Orientation et stéréotypes : part des filles en STEM et des garçons dans les humanités/langues, pour repérer d’éventuels effets de polarisation signalés par la recherche en non-mixte.

Bien-être et santé mentale : accès au counseling, satisfaction scolaire, sentiment d’appartenance.

Formation et leadership : heures de développement professionnel (gestion de classe, pédagogies sensibles au genre), observations en classe, stabilité des équipes.

Équité socio-économique : écarts de performance selon l’origine sociale, qui pèsent souvent davantage que le genre sur les acquis.

Trois scénarios réalistes pour le pays

Retour généralisé à la non-mixité (excluant le MGI)

Atouts : lisibilité et continuité historique (RCPL, RCP, QEC, DMC).

Risques : enfermement des choix d’orientation (moins de STEM pour les filles), déficit «d’apprentissage intergenre», transfert plutôt que résolution des problèmes de discipline.

Mixité maintenue mais «musclée»

Atouts : préparation à la vie adulte et au travail en équipe mixte ; réduction des stéréotypes si l’acte pédagogique est aligné. Conditions : codes de conduite, équipes psychosociales, formation, encadrement des couloirs et des sorties, tutorat. L’UNESCO classe ces leviers parmi les plus efficaces contre les violences.

Modèle hybride et transitoire

Atouts : garder l’identité de quelques collèges emblématiques, tout en créant des filières mixtes ciblées (STEM, arts, langues), des activités parascolaires obligatoirement mixtes et du mentoring croisé. Risques : complexité de pilotage, lisibilité moindre pour les familles.

La consultation publique : un test de méthode

Le ministère assure «qu’aucune décision finale n’a été prise» et que le blueprint reflétera la parole des acteurs. Des rencontres et une enquête en ligne sont prévues du 8 décembre 2025 au 20 janvier 2026 pour nourrir la décision du Cabinet. La réussite de ce processus tiendra à la transparence des données et à la capacité d’évaluer les options à l’aune de critères partagés pas de perceptions isolées.

Verdict provisoire : bonne ou mauvaise décision ?

À la lumière des données disponibles, revenir massivement à la non-mixité n’offre pas, en soi, la garantie d’une hausse des résultats ni d’un apaisement disciplinaire.
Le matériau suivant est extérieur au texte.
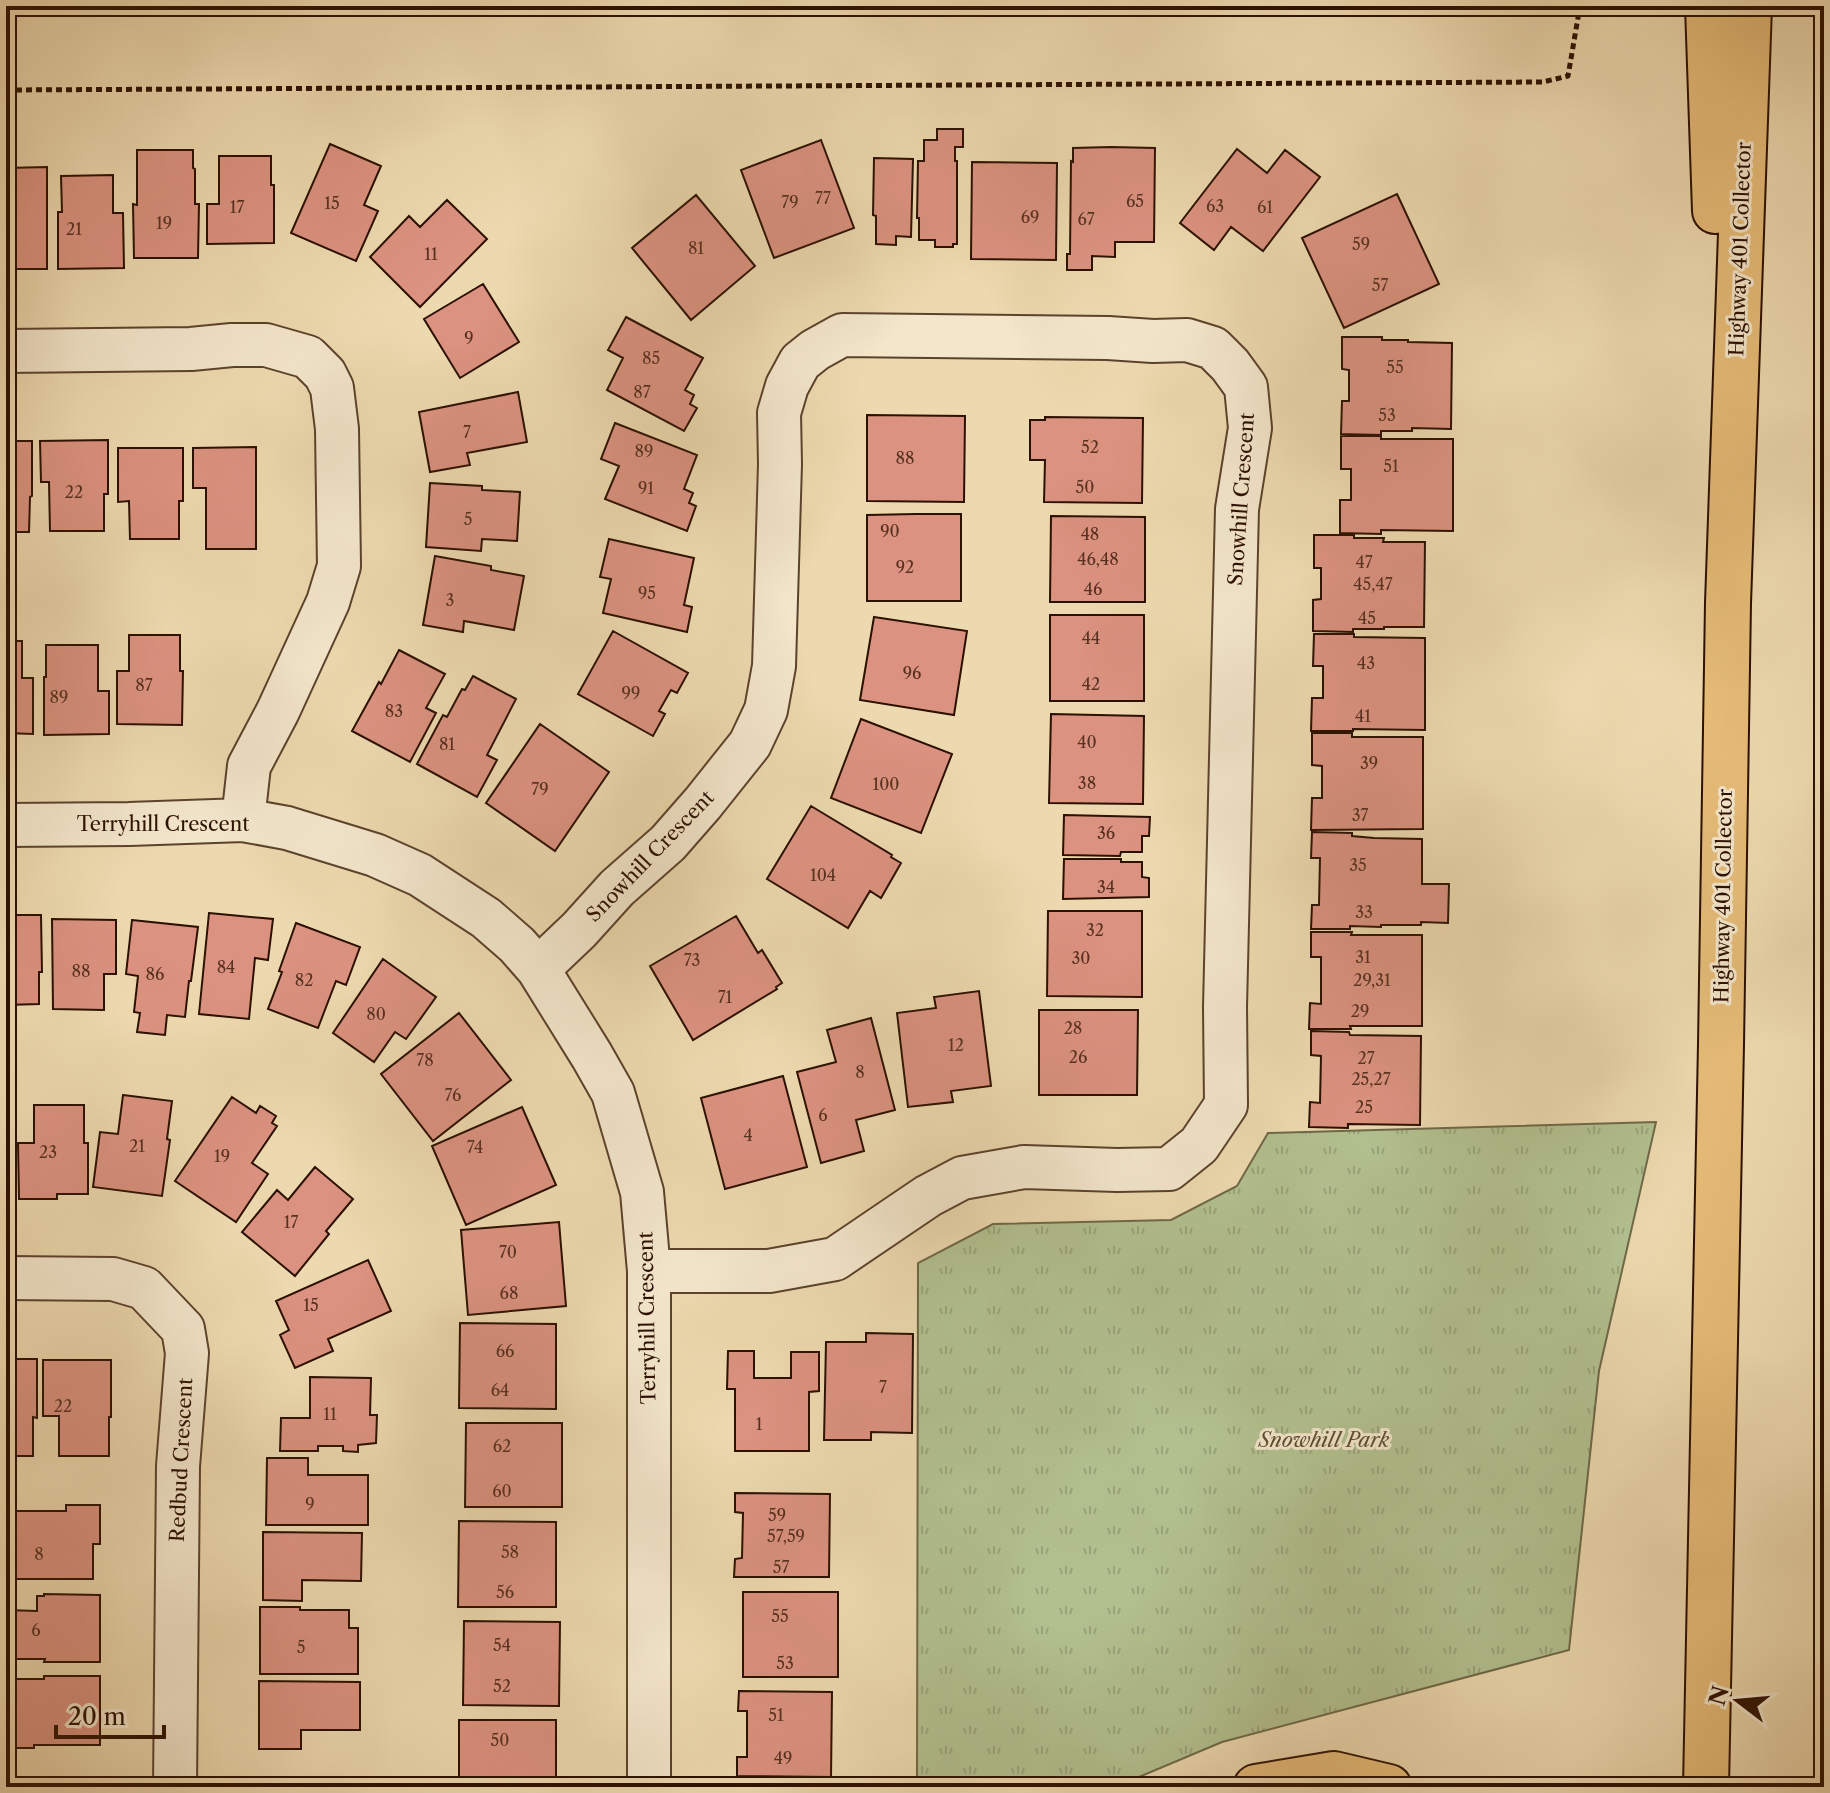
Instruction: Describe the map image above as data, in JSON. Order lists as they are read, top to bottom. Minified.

La recherche la plus solide suggère des effets moyens faibles et hétérogènes de la non-mixité sur la performance, et alerte sur des effets pervers possibles sur les choix d’orientation des filles. À l’inverse, la mixité n’est pas un remède miracle : sans formation, leadership et règles claires, elle peut souffrir des mêmes dérives que tout autre modèle.

Le véritable choix n’est donc pas mixité contre non-mixité, mais qualité d’enseignement et sécurité contre l’improvisation structurelle. Dans un monde où les écarts post-pandémiques pèsent déjà lourd (-15 points en maths et -10 en lecture à l’OCDE entre 2018 et 2022), l’urgence est d’investir dans la salle de classe avec des groupes raisonnables, des pédagogies explicites et sensibles au genre, un accompagnement socio-émotionnel, le pilotage par les données et la lutte prioritaire contre les violences. Appliquer ces leviers dans un cadre mixte bien gouverné apparaît, au vu des recherches, plus susceptible d’améliorer équité et résultats que de simples réaffectations par sexe. Et si certains collèges conservent une identité non mixte, que ce soit assorti d’objectifs mesurables sur la sécurité, l’orientation et la réussite et d’une clause de revoyure dans 24 à 36 mois. C’est à ces conditions que la réforme quelle qu’en soit l’issue sur la mixité aura une chance raisonnable d’être une bonne décision, pour toutes et tous.